Drawing another calming breath, he launched into his set speech. He told her that the sahibs thought that all the women who came on Tuesdays, claiming to be dependents of bus drivers in Luton or chartered accountants in Manchester, were crooks and liars and cheats.

She protested, ‘But then I will simply tell them that I, for one, am no such thing!’

Her innocence made him shiver with fear for her. She was a sparrow, he told her, and they were men with hooded eyes, like hawks. He explained that they would ask her questions, personal questions, questions such as a lady’s own brother would be too shy to ask. They would ask if she was virgin, and, if not, what her fiancé’s love-making habits were, and what secret nicknames they had invented for one another.

Muhammad Ali spoke brutally, on purpose, to lessen the shock she would feel when it, or something like it, actually happened. Her eyes remained steady, but her hands began to flutter at the edges of the desk.

He went on:

‘They will ask you how many rooms are in your
family home, and what colour are the walls, and what days do you empty the rubbish.
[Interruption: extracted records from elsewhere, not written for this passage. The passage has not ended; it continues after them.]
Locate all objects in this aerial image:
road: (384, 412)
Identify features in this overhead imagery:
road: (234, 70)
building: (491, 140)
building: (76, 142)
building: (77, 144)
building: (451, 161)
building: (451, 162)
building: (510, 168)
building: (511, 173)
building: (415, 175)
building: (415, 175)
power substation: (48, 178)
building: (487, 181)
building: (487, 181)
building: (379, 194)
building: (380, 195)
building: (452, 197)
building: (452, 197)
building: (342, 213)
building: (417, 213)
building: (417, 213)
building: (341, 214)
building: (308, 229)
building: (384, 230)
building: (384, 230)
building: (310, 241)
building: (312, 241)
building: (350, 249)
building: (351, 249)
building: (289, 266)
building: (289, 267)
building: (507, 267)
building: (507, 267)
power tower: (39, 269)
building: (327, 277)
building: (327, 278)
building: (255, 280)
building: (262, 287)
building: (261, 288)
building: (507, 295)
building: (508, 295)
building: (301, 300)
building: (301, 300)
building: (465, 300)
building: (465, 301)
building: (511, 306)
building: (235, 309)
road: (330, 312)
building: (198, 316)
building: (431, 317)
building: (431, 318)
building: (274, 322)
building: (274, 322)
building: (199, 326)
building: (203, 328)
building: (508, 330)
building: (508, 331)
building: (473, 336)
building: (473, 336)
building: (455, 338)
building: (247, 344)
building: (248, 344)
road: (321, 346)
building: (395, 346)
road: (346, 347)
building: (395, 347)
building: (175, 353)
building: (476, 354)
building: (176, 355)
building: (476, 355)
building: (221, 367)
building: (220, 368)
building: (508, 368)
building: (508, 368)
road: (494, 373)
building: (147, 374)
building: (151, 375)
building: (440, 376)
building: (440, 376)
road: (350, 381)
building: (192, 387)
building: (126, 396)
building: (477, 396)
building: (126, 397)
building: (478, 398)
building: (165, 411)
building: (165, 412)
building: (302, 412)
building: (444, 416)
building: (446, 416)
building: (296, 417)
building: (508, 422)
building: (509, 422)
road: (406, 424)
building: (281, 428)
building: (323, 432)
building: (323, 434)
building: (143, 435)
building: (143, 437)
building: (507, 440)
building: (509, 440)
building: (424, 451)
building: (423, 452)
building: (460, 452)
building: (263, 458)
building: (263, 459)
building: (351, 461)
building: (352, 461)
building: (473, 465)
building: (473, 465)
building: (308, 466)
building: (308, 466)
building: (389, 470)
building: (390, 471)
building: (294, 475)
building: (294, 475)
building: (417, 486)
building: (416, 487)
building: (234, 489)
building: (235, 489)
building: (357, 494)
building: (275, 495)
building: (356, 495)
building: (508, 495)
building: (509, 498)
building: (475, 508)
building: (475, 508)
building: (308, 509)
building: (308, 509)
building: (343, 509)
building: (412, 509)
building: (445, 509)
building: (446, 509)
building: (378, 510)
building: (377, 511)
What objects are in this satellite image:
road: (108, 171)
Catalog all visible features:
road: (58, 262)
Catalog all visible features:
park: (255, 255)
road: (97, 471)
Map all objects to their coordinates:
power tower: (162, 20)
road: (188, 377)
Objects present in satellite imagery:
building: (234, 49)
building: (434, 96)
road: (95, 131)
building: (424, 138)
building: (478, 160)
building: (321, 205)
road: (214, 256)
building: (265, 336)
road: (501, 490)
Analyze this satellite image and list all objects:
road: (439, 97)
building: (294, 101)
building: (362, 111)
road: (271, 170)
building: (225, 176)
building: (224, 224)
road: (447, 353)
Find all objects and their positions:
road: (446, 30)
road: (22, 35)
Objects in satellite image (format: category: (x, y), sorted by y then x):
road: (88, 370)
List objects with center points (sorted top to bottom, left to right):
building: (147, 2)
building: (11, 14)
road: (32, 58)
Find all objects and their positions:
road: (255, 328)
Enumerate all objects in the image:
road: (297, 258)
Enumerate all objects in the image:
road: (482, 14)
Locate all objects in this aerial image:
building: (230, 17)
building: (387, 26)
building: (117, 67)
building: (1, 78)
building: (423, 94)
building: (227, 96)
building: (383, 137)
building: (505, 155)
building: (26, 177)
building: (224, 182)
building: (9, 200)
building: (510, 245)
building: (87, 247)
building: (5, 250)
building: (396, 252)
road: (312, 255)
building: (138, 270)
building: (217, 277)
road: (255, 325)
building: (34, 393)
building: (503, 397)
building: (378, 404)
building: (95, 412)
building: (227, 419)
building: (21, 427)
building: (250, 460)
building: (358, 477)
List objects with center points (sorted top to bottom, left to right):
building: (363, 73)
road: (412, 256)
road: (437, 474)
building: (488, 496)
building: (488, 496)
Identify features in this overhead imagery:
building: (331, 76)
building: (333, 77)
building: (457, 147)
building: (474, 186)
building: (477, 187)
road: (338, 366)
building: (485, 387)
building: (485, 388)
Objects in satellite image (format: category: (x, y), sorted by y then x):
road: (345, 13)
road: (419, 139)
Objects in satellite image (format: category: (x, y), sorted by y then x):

They will ask your man’s mother’s third cousin’s aunt’s step-daughter’s middle name. And all these things they have already asked your Mustafa Dar in his Bradford. And if you make one mistake, you are finished.’

‘Yes,’ she said, and he could hear her disciplining her voice. ‘And what is your advice, old man?’

It was at this point that Muhammad Ali usually began to whisper urgently, to mention that he knew a man, a very good type, who worked in the Consulate, and through him, for a fee, the necessary papers could be delivered, with all the proper authenticating seals. Business was good, because the women would often pay him five hundred rupees or give him a gold bracelet for his pains, and go away happy.

They came from hundreds of miles away – he normally made sure of this before beginning to trick them – so even when they discovered they had been swindled they were unlikely to return. They went away to Sargodha or Lalukhet and began to pack, and who knows at what point they found out they had been gulled, but it was at a too-late point, anyway.

Life is hard, and an old man must live by his wits. It
was not up to Muhammad Ali to have compassion for these Tuesday women.

But once again his voice betrayed him, and instead of starting his customary speech it began to reveal to her his greatest secret.